● ACTIVITY:
Output every record exactly, and nothing more.

● DATASET:
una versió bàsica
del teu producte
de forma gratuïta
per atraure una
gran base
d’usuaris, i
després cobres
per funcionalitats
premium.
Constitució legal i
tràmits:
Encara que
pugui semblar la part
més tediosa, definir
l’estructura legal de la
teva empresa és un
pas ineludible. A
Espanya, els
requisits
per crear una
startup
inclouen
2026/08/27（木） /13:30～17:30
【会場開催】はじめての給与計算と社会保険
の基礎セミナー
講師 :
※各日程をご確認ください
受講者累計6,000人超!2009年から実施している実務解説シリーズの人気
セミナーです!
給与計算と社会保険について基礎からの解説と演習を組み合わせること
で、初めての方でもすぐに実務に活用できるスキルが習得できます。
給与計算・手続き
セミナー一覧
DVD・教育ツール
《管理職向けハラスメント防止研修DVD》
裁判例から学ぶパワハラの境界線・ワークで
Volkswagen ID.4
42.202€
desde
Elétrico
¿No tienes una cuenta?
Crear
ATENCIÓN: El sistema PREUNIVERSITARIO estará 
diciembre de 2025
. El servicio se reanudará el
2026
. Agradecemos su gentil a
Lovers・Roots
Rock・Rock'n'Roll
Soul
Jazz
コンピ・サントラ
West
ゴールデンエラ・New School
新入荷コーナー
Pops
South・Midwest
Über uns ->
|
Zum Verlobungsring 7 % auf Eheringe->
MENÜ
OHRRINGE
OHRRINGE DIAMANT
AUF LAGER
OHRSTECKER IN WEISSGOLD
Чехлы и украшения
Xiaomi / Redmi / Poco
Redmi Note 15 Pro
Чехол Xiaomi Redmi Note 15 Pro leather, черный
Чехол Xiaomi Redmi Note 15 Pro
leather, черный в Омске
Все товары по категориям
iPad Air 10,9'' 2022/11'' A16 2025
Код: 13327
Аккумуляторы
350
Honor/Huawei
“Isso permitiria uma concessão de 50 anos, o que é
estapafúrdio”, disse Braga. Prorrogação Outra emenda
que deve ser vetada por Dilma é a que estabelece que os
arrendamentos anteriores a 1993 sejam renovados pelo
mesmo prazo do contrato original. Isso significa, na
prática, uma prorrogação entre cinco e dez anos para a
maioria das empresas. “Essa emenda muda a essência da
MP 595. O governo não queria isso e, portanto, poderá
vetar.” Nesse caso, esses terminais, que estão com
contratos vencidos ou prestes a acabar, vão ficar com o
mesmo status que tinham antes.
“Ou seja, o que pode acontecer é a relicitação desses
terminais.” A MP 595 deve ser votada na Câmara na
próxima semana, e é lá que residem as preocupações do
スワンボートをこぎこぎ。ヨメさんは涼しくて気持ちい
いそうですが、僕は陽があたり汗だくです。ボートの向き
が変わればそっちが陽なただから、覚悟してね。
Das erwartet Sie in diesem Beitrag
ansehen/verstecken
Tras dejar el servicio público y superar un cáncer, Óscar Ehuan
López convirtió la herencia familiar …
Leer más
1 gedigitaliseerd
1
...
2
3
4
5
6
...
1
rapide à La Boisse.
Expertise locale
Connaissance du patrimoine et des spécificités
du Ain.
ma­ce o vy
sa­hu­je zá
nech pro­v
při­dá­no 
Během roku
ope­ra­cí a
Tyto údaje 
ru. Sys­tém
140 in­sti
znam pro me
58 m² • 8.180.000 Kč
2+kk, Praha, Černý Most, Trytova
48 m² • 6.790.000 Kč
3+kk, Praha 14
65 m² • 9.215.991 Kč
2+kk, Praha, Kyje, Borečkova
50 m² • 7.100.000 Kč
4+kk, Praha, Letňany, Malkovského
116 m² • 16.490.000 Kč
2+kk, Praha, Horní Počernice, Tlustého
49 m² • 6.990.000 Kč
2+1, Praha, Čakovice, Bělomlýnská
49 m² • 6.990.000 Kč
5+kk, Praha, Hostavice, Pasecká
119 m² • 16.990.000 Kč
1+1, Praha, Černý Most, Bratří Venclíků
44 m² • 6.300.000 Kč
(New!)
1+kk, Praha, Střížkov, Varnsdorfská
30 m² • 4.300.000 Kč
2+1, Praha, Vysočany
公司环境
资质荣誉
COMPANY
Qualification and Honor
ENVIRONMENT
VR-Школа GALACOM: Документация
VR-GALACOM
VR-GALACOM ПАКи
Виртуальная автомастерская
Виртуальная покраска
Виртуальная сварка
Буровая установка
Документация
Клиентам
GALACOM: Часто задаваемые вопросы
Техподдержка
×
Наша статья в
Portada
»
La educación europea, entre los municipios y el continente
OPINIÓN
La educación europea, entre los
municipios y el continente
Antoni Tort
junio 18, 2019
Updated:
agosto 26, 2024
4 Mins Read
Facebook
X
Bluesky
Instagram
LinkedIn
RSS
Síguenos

● SOLUTION FOR THIS PROBLEM:
una versió bàsica
del teu producte
de forma gratuïta
per atraure una
gran base
d’usuaris, i
després cobres
per funcionalitats
premium.
Constitució legal i
tràmits:
Encara que
pugui semblar la part
més tediosa, definir
l’estructura legal de la
teva empresa és un
pas ineludible. A
Espanya, els
requisits
per crear una
startup
inclouen
2026/08/27（木） /13:30～17:30
【会場開催】はじめての給与計算と社会保険
の基礎セミナー
講師 :
※各日程をご確認ください
受講者累計6,000人超!2009年から実施している実務解説シリーズの人気
セミナーです!
給与計算と社会保険について基礎からの解説と演習を組み合わせること
で、初めての方でもすぐに実務に活用できるスキルが習得できます。
給与計算・手続き
セミナー一覧
DVD・教育ツール
《管理職向けハラスメント防止研修DVD》
裁判例から学ぶパワハラの境界線・ワークで
Volkswagen ID.4
42.202€
desde
Elétrico
¿No tienes una cuenta?
Crear
ATENCIÓN: El sistema PREUNIVERSITARIO estará 
diciembre de 2025
. El servicio se reanudará el
2026
. Agradecemos su gentil a
Lovers・Roots
Rock・Rock'n'Roll
Soul
Jazz
コンピ・サントラ
West
ゴールデンエラ・New School
新入荷コーナー
Pops
South・Midwest
Über uns ->
|
Zum Verlobungsring 7 % auf Eheringe->
MENÜ
OHRRINGE
OHRRINGE DIAMANT
AUF LAGER
OHRSTECKER IN WEISSGOLD
Чехлы и украшения
Xiaomi / Redmi / Poco
Redmi Note 15 Pro
Чехол Xiaomi Redmi Note 15 Pro leather, черный
Чехол Xiaomi Redmi Note 15 Pro
leather, черный в Омске
Все товары по категориям
iPad Air 10,9'' 2022/11'' A16 2025
Код: 13327
Аккумуляторы
350
Honor/Huawei
“Isso permitiria uma concessão de 50 anos, o que é
estapafúrdio”, disse Braga. Prorrogação Outra emenda
que deve ser vetada por Dilma é a que estabelece que os
arrendamentos anteriores a 1993 sejam renovados pelo
mesmo prazo do contrato original. Isso significa, na
prática, uma prorrogação entre cinco e dez anos para a
maioria das empresas. “Essa emenda muda a essência da
MP 595. O governo não queria isso e, portanto, poderá
vetar.” Nesse caso, esses terminais, que estão com
contratos vencidos ou prestes a acabar, vão ficar com o
mesmo status que tinham antes.
“Ou seja, o que pode acontecer é a relicitação desses
terminais.” A MP 595 deve ser votada na Câmara na
próxima semana, e é lá que residem as preocupações do
スワンボートをこぎこぎ。ヨメさんは涼しくて気持ちい
いそうですが、僕は陽があたり汗だくです。ボートの向き
が変わればそっちが陽なただから、覚悟してね。
Das erwartet Sie in diesem Beitrag
ansehen/verstecken
Tras dejar el servicio público y superar un cáncer, Óscar Ehuan
López convirtió la herencia familiar …
Leer más
1 gedigitaliseerd
1
...
2
3
4
5
6
...
1
rapide à La Boisse.
Expertise locale
Connaissance du patrimoine et des spécificités
du Ain.
ma­ce o vy
sa­hu­je zá
nech pro­v
při­dá­no 
Během roku
ope­ra­cí a
Tyto údaje 
ru. Sys­tém
140 in­sti
znam pro me
58 m² • 8.180.000 Kč
2+kk, Praha, Černý Most, Trytova
48 m² • 6.790.000 Kč
3+kk, Praha 14
65 m² • 9.215.991 Kč
2+kk, Praha, Kyje, Borečkova
50 m² • 7.100.000 Kč
4+kk, Praha, Letňany, Malkovského
116 m² • 16.490.000 Kč
2+kk, Praha, Horní Počernice, Tlustého
49 m² • 6.990.000 Kč
2+1, Praha, Čakovice, Bělomlýnská
49 m² • 6.990.000 Kč
5+kk, Praha, Hostavice, Pasecká
119 m² • 16.990.000 Kč
1+1, Praha, Černý Most, Bratří Venclíků
44 m² • 6.300.000 Kč
(New!)
1+kk, Praha, Střížkov, Varnsdorfská
30 m² • 4.300.000 Kč
2+1, Praha, Vysočany
公司环境
资质荣誉
COMPANY
Qualification and Honor
ENVIRONMENT
VR-Школа GALACOM: Документация
VR-GALACOM
VR-GALACOM ПАКи
Виртуальная автомастерская
Виртуальная покраска
Виртуальная сварка
Буровая установка
Документация
Клиентам
GALACOM: Часто задаваемые вопросы
Техподдержка
×
Наша статья в
Portada
»
La educación europea, entre los municipios y el continente
OPINIÓN
La educación europea, entre los
municipios y el continente
Antoni Tort
junio 18, 2019
Updated:
agosto 26, 2024
4 Mins Read
Facebook
X
Bluesky
Instagram
LinkedIn
RSS
Síguenos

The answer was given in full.